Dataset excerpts
Content starts

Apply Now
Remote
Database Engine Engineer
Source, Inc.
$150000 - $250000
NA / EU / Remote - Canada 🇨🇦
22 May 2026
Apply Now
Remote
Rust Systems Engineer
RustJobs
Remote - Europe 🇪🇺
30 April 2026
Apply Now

Content ends
Content starts

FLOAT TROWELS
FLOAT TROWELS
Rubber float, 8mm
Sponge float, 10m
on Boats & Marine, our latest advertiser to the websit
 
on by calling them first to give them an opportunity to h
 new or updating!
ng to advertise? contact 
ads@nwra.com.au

Content ends
Content starts

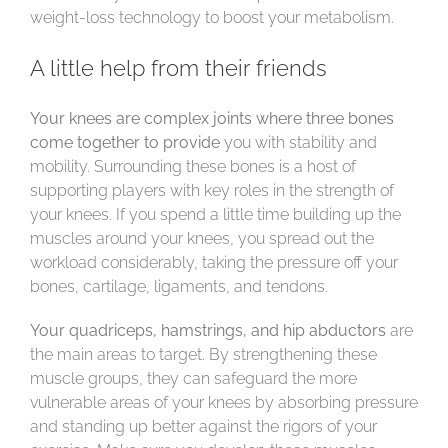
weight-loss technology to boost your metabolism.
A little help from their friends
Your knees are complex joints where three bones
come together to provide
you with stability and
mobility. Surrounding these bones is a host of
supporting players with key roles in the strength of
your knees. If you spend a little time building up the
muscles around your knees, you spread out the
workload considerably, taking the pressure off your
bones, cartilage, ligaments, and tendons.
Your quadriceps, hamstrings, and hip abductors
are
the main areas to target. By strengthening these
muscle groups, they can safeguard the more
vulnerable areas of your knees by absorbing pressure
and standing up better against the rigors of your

Content ends

Work instructions
Format the stretch of data from the line containing "weight-loss technology to" through the line containing "and standing up" as a Markdown table with the columns Row and Line. Number each line in the Row column, and omit any blank lines.

Answer area
| Row | Line |
|---|---|
| 1 | weight-loss technology to boost your metabolism. |
| 2 | A little help from their friends |
| 3 | Your knees are complex joints where three bones |
| 4 | come together to provide |
| 5 | you with stability and |
| 6 | mobility. Surrounding these bones is a host of |
| 7 | supporting players with key roles in the strength of |
| 8 | your knees. If you spend a little time building up the |
| 9 | muscles around your knees, you spread out the |
| 10 | workload considerably, taking the pressure off your |
| 11 | bones, cartilage, ligaments, and tendons. |
| 12 | Your quadriceps, hamstrings, and hip abductors |
| 13 | are |
| 14 | the main areas to target. By strengthening these |
| 15 | muscle groups, they can safeguard the more |
| 16 | vulnerable areas of your knees by absorbing pressure |
| 17 | and standing up better against the rigors of your |